*本文*
説明

電気暖房装置、特に自動車用補助暖房装置および自動車用空調装置

【課題】電気暖房装置の経済的な製造と、空調ハウジングへの電気暖房装置の取付けを改良する。
【解決手段】電気暖房装置、特に自動車用補助暖房装置に関し、この暖房装置は、少なくとも1個のPTC加熱素子2およびそれに当接している放熱器要素3を備えている層状加熱ブロックを備えており、層状加熱ブロック3は、空気通過開口9が形成される対向する空気通過領域8を形成しているハウジング1内に保持されている。ハウジング1の外面よりも突き出して設けられる流れ抵抗要素10,30であって、ハウジング1とは独立したコンポーネントとして製造されてハウジングに結合される流れ抵抗要素10,30を提案する。流路を画成している空調ハウジングの壁と自動車用補助暖房装置との間、自動車用補助暖房装置の高さに、少なくとも1個の流れ抵抗要素10,30が設けられており、ハウジング1と空調ハウジングの壁との間の隙間間隔を埋めている。

*課題*
[a] 電気暖房装置の説明文によると、流れ抵抗要素はハウジングに対してどのように製造されますか。
[b] 電気暖房装置の説明文を、最後の文の後から書き継いでください。
次の行は、電気暖房装置の説明文とは別の出典から取ったものです。

レイアウト要素の項目
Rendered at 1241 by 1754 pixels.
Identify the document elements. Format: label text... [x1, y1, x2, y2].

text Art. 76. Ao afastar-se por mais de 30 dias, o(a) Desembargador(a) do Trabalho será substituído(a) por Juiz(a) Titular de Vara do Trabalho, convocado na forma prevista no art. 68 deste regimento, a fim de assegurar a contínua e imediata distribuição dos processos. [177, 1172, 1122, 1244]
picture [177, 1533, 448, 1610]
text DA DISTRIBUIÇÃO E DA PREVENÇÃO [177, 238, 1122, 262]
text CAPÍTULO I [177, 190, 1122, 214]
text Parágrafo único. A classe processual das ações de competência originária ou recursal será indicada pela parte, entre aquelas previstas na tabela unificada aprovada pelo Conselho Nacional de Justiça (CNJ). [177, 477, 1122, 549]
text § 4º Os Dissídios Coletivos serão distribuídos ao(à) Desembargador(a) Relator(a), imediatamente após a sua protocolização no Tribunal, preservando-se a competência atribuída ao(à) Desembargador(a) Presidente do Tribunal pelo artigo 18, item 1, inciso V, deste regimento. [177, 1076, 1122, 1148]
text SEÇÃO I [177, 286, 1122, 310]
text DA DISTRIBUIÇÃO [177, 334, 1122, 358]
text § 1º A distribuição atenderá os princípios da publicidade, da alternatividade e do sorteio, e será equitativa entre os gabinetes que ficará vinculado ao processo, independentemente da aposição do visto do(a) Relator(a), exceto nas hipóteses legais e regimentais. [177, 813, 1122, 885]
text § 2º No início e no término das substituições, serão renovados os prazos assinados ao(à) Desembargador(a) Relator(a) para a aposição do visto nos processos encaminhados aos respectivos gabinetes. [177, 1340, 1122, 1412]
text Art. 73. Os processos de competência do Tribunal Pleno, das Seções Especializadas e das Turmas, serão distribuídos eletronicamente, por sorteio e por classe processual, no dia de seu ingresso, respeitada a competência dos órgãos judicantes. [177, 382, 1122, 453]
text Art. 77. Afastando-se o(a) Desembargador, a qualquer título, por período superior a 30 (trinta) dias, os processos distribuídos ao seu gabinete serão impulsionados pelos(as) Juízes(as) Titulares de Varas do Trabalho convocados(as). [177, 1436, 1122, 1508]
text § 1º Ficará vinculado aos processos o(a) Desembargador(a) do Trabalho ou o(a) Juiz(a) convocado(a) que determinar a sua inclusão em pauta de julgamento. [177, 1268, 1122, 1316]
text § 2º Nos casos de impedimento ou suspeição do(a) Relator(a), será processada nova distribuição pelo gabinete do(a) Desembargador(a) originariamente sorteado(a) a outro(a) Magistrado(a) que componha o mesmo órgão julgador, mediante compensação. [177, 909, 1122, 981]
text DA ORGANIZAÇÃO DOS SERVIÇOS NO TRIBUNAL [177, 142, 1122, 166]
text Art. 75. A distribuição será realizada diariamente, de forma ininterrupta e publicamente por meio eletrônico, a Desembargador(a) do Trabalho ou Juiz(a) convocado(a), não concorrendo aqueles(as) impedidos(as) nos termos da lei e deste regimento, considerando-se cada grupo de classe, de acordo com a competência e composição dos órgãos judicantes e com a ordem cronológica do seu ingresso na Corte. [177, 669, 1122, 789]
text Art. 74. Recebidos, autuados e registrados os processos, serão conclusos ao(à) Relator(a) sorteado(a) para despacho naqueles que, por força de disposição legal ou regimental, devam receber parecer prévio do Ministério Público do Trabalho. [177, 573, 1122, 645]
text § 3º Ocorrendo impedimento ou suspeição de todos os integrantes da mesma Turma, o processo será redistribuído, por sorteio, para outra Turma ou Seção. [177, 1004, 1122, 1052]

*課題の解答*
[a] ハウジングとは独立したコンポーネントとして製造され、ハウジングに結合されます。

[b]
【発明の詳細な説明】
【技術分野】
【0001】
本発明は、電気暖房装置に関し、詳細には、ハウジングを備えた電気暖房装置をベースとする、自動車用補助ヒータとしての電気暖房装置であって、ハウジングが、対向する空気通過領域を形成しており、空気通過領域それぞれに少なくとも1つの空気通過開口が形成されている、電気暖房装置、に関する。ハウジングには加熱ブロックが組み込まれている。この加熱ブロックは、少なくとも1個のPTC加熱素子と、それに隣接している少なくとも1個の放熱器要素とを備えている。
【背景技術】
【0002】
一般的な電気暖房装置は、例えば、特許文献1から公知である。このような装置では、PTC加熱素子は、同じ高さの1個または好ましくは複数のPTC素子からなり、これらPTC素子の対向する面に薄板金属帯が隣接しており、いくつかの薄板金属帯は加熱ブロックを超えて側方に延びて電気接続要素を形成している。これらの電気接続要素は、通常ではハウジングの外面に露出している。放熱器要素としては、蛇行型の湾曲した薄板金属片が使用されることが多い。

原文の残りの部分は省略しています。